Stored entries
┌──

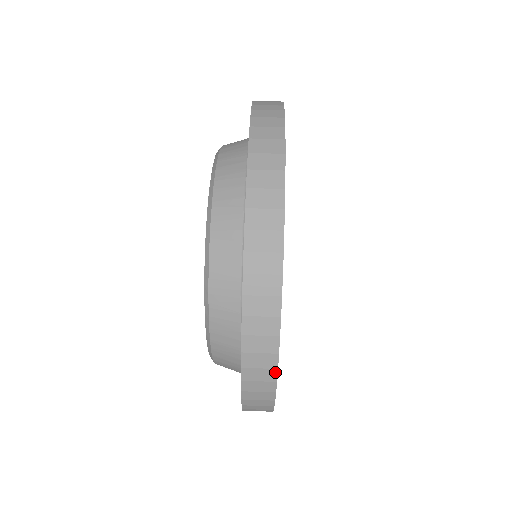
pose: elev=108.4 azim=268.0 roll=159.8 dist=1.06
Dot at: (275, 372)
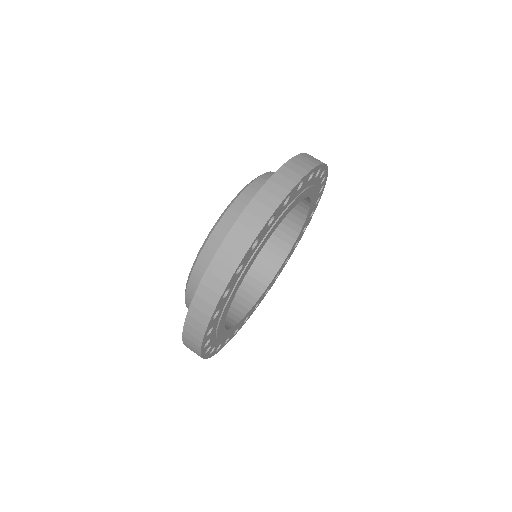
Dot at: (204, 358)
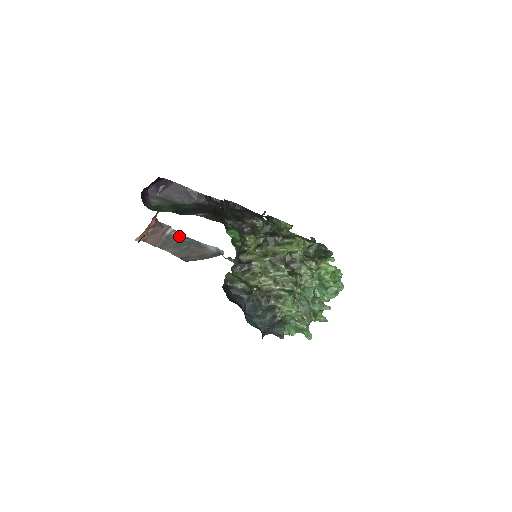
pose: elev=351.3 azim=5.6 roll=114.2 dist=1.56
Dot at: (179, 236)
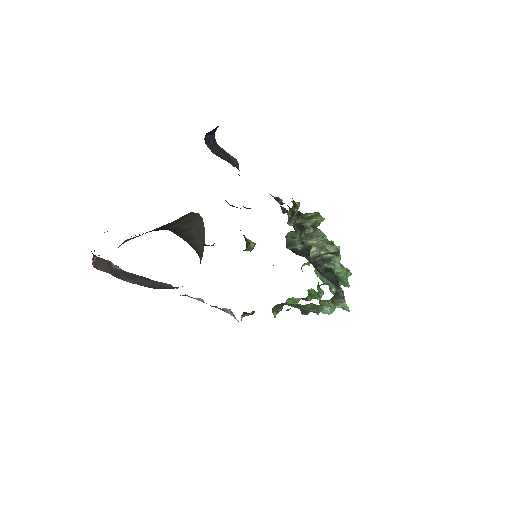
Dot at: (125, 272)
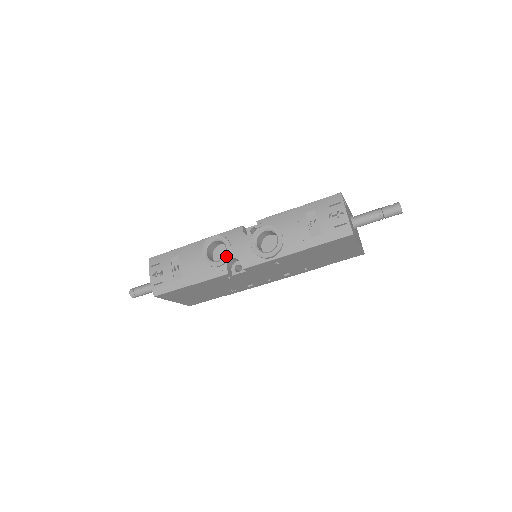
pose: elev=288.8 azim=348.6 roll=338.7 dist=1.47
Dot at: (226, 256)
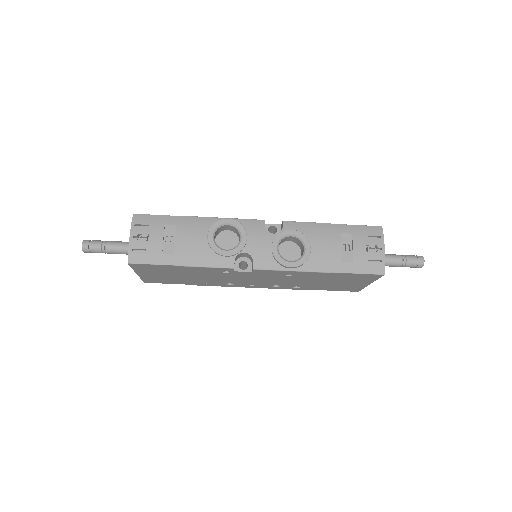
Dot at: (239, 248)
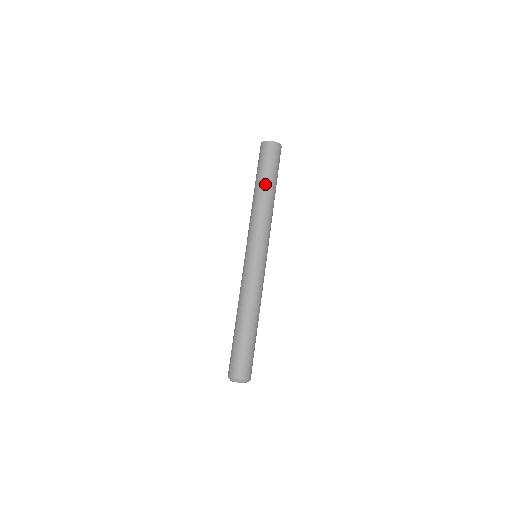
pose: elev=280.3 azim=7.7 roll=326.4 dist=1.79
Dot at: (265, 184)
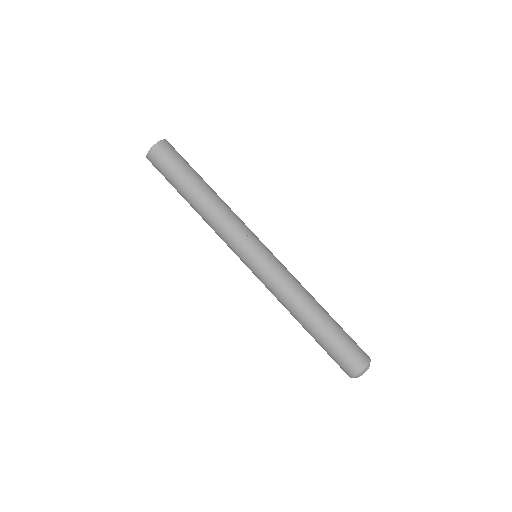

└──

• [Given exercise] Rewrite all the records above, replacing "pose" with "camera" and leaving everything else unchanged. Leave the pictures out of your answer.

• [Written response]
camera: elev=108.4 azim=268.0 roll=159.8 dist=1.06
Dot at: (275, 372)
Dot at: (204, 358)
camera: elev=351.3 azim=5.6 roll=114.2 dist=1.56
Dot at: (179, 236)
Dot at: (125, 272)
camera: elev=288.8 azim=348.6 roll=338.7 dist=1.47
Dot at: (226, 256)
Dot at: (239, 248)
camera: elev=280.3 azim=7.7 roll=326.4 dist=1.79
Dot at: (265, 184)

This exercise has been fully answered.